We want to list every possible order of the items in an array by swapping elements step by step.

Analogy: Imagine you have 3 different colored balls and want to see all ways to arrange them in a row by swapping their positions.

Array: [1, 2, 3]
Indexes:  0  1  2
Start with first index and swap with each possible index to create new orders.

Dry Run Walkthrough

Input: array: [1, 2, 3]

Goal: Generate all possible orders of the array elements

Step 1: Start with index 0, swap element at 0 with 0 (no change)

[1, 2, 3]

Why: Begin permutations by fixing first element and permuting the rest

Step 2: Move to index 1, swap element at 1 with 1 (no change)

[1, 2, 3]

Why: Fix second element and permute remaining elements

Step 3: Move to index 2, reached end, record permutation [1, 2, 3]

[1, 2, 3]

Why: Base case: one permutation completed

Step 4: Backtrack to index 1, swap element at 1 with 2

[1, 3, 2]

Why: Swap to create new permutation branch

Step 5: Move to index 2, reached end, record permutation [1, 3, 2]

[1, 3, 2]

Why: Base case: another permutation completed

Step 6: Backtrack to index 0, swap element at 0 with 1

[2, 1, 3]

Why: Change first element to generate new permutations

Step 7: At index 1, swap element at 1 with 1 (no change)

[2, 1, 3]

Why: Fix second element and permute rest

Step 8: At index 2, reached end, record permutation [2, 1, 3]

[2, 1, 3]

Why: Record new permutation

Result:

[1, 2, 3]
[1, 3, 2]
[2, 1, 3]
[2, 3, 1]
[3, 1, 2]
[3, 2, 1]

Annotated Code

DSA Typescript

class Permutations {
  private results: number[][] = [];

  public generate(nums: number[]): number[][] {
    this.backtrack(nums, 0);
    return this.results;
  }

  private backtrack(nums: number[], start: number): void {
    if (start === nums.length) {
      this.results.push([...nums]); // record current permutation
      return;
    }

    for (let i = start; i < nums.length; i++) {
      [nums[start], nums[i]] = [nums[i], nums[start]]; // swap to fix element at start
      this.backtrack(nums, start + 1); // permute remaining elements
      [nums[start], nums[i]] = [nums[i], nums[start]]; // swap back to restore
    }
  }
}

const perm = new Permutations();
const input = [1, 2, 3];
const output = perm.generate(input);
for (const arr of output) {
  console.log(arr.join(", "));
}

if (start === nums.length) {

Base case: all positions fixed, record current permutation

this.results.push([...nums]);

Save a copy of current permutation

[nums[start], nums[i]] = [nums[i], nums[start]];

Swap to fix element at current start index

this.backtrack(nums, start + 1);

Recurse to fix next position

[nums[start], nums[i]] = [nums[i], nums[start]];

Swap back to restore original array for next iteration

OutputSuccess

1, 2, 3 1, 3, 2 2, 1, 3 2, 3, 1 3, 1, 2 3, 2, 1

Complexity Analysis

Time: O(n! * n) because there are n! permutations and copying each permutation takes O(n)
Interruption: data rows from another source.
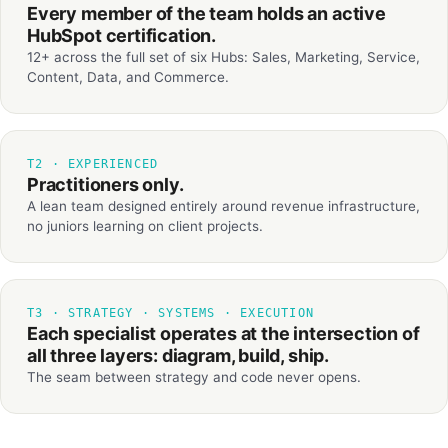
Every member of the team holds an active
HubSpot certification.
12+ across the full set of six Hubs: Sales, Marketing, Service,
Content, Data, and Commerce.
T2 · EXPERIENCED
Practitioners only.
A lean team designed entirely around revenue infrastructure,
no juniors learning on client projects.
T3 · STRATEGY · SYSTEMS · EXECUTION
Each specialist operates at the intersection of
all three layers: diagram, build, ship.
The seam between strategy and code never opens.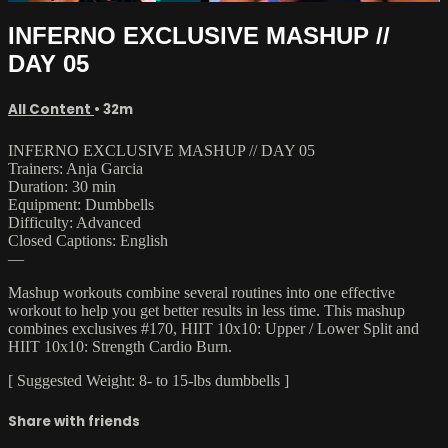
INFERNO EXCLUSIVE MASHUP //
DAY 05
All Content
• 32m
INFERNO EXCLUSIVE MASHUP // DAY 05
Trainers: Anja Garcia
Duration: 30 min
Equipment: Dumbbells
Difficulty: Advanced
Closed Captions: English
—
Mashup workouts combine several routines into one effective
workout to help you get better results in less time. This mashup
combines exclusives #170, HIIT 10x10: Upper / Lower Split and
HIIT 10x10: Strength Cardio Burn.
[ Suggested Weight: 8- to 15-lbs dumbbells ]
Share with friends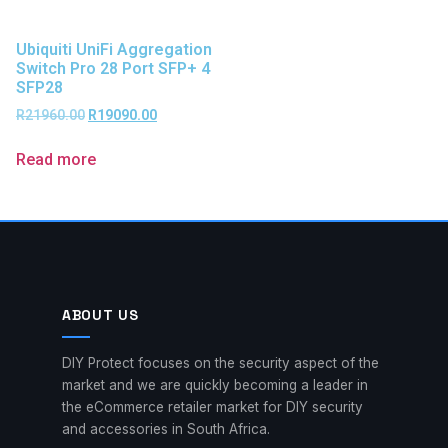
Ubiquiti UniFi Aggregation
Switch Pro 28 Port SFP+ 4
SFP28
R
21960.00
R
19090.00
Read more
ABOUT US
DIY Protect focuses on the security aspect of the
market and we are quickly becoming a leader in
the eCommerce retailer market for DIY security
and accessories in South Africa.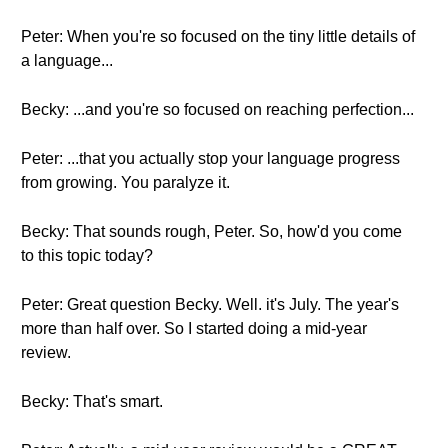
Peter: When you're so focused on the tiny little details of
a language...
Becky: ...and you're so focused on reaching perfection...
Peter: ...that you actually stop your language progress
from growing. You paralyze it.
Becky: That sounds rough, Peter. So, how'd you come
to this topic today?
Peter: Great question Becky. Well. it's July. The year's
more than half over. So I started doing a mid-year
review.
Becky: That's smart.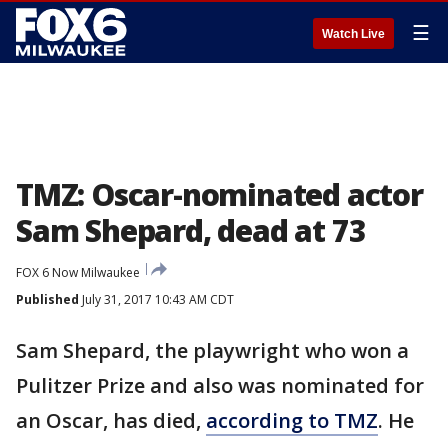
☰
Watch Live
TMZ: Oscar-nominated actor
Sam Shepard, dead at 73
FOX 6 Now Milwaukee
Published
July 31, 2017 10:43 AM CDT
Sam Shepard, the playwright who won a
Pulitzer Prize and also was nominated for
an Oscar, has died,
according to TMZ
. He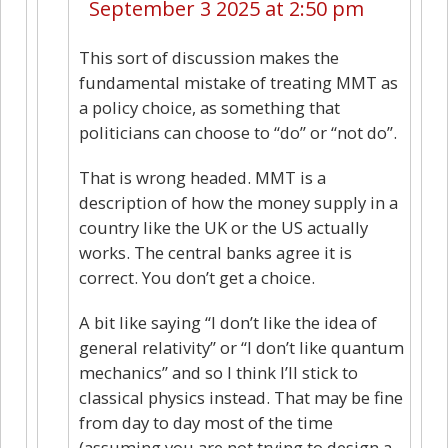
September 3 2025 at 2:50 pm
This sort of discussion makes the
fundamental mistake of treating MMT as
a policy choice, as something that
politicians can choose to “do” or “not do”.
That is wrong headed. MMT is a
description of how the money supply in a
country like the UK or the US actually
works. The central banks agree it is
correct. You don’t get a choice.
A bit like saying “I don’t like the idea of
general relativity” or “I don’t like quantum
mechanics” and so I think I’ll stick to
classical physics instead. That may be fine
from day to day most of the time
(assuming you are not trying to design a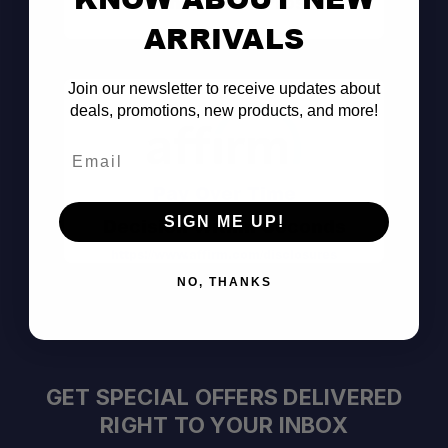
Consult the Pros
ARRIVALS
Join our newsletter to receive updates about
deals, promotions, new products, and more!
Email
Pay Over Time
SIGN ME UP!
Decision Within Seconds
https://www.affirm.com/disclosures
NO, THANKS
GET SPECIAL OFFERS DELIVERED
RIGHT TO YOUR INBOX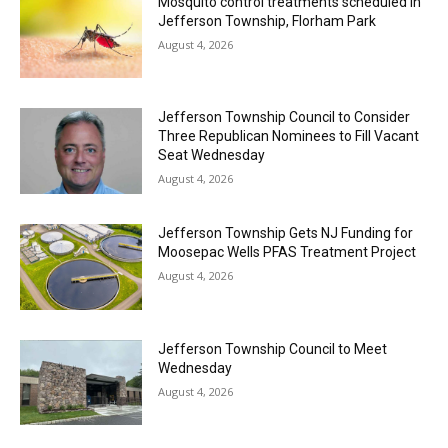
Mosquito control treatments scheduled in
Jefferson Township, Florham Park
August 4, 2026
Jefferson Township Council to Consider
Three Republican Nominees to Fill Vacant
Seat Wednesday
August 4, 2026
Jefferson Township Gets NJ Funding for
Moosepac Wells PFAS Treatment Project
August 4, 2026
Jefferson Township Council to Meet
Wednesday
August 4, 2026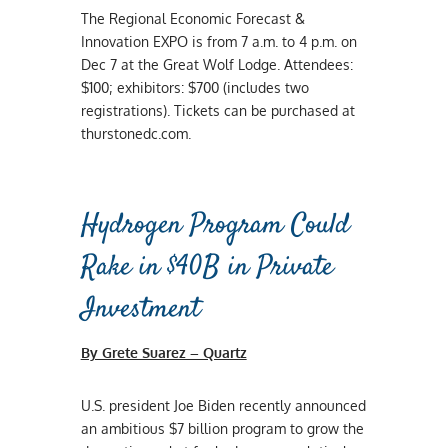
The Regional Economic Forecast &
Innovation EXPO is from 7 a.m. to 4 p.m. on
Dec 7 at the Great Wolf Lodge. Attendees:
$100; exhibitors: $700 (includes two
registrations). Tickets can be purchased at
thurstonedc.com.
Hydrogen Program Could
Rake in $40B in Private
Investment
By Grete Suarez – Quartz
U.S. president Joe Biden recently announced
an ambitious $7 billion program to grow the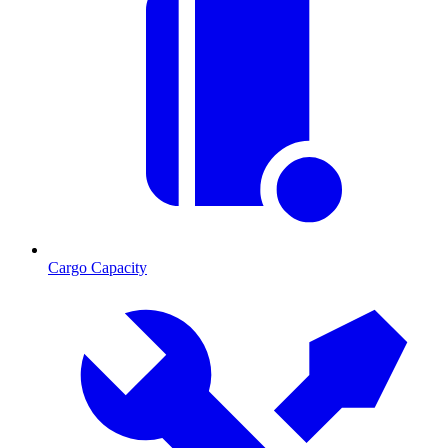
Cargo Capacity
Space: O(n) for recursion stack plus O(n! * n) for storing all permutations

vs Alternative: Compared to generating permutations by building new arrays each time, swapping in place reduces extra space but still requires factorial time due to permutation count

Edge Cases

empty array []

returns [[]] as the only permutation (empty permutation)

DSA Typescript

if (start === nums.length) {

array with one element [5]

returns [[5]] as the only permutation

DSA Typescript

if (start === nums.length) {

array with duplicate elements [1, 1]

returns all permutations including duplicates, e.g. [1,1] and [1,1]

DSA Typescript

for (let i = start; i < nums.length; i++) {

When to Use This Pattern

When asked to list all possible orders or arrangements of items, use backtracking with swapping to generate permutations efficiently.

Common Mistakes

Mistake: Not swapping back after recursive call, causing incorrect array state
Fix: Always swap back after recursion to restore original order for next iteration

Mistake: Pushing reference to nums instead of a copy, causing all results to be the same
Fix: Push a copy of the array using spread operator or slice

Summary

Generates all possible orders of an array by swapping elements recursively.

Use when you need every arrangement of items, like permutations in puzzles or combinations.

The key is to fix one element at a time by swapping and backtracking to explore all options.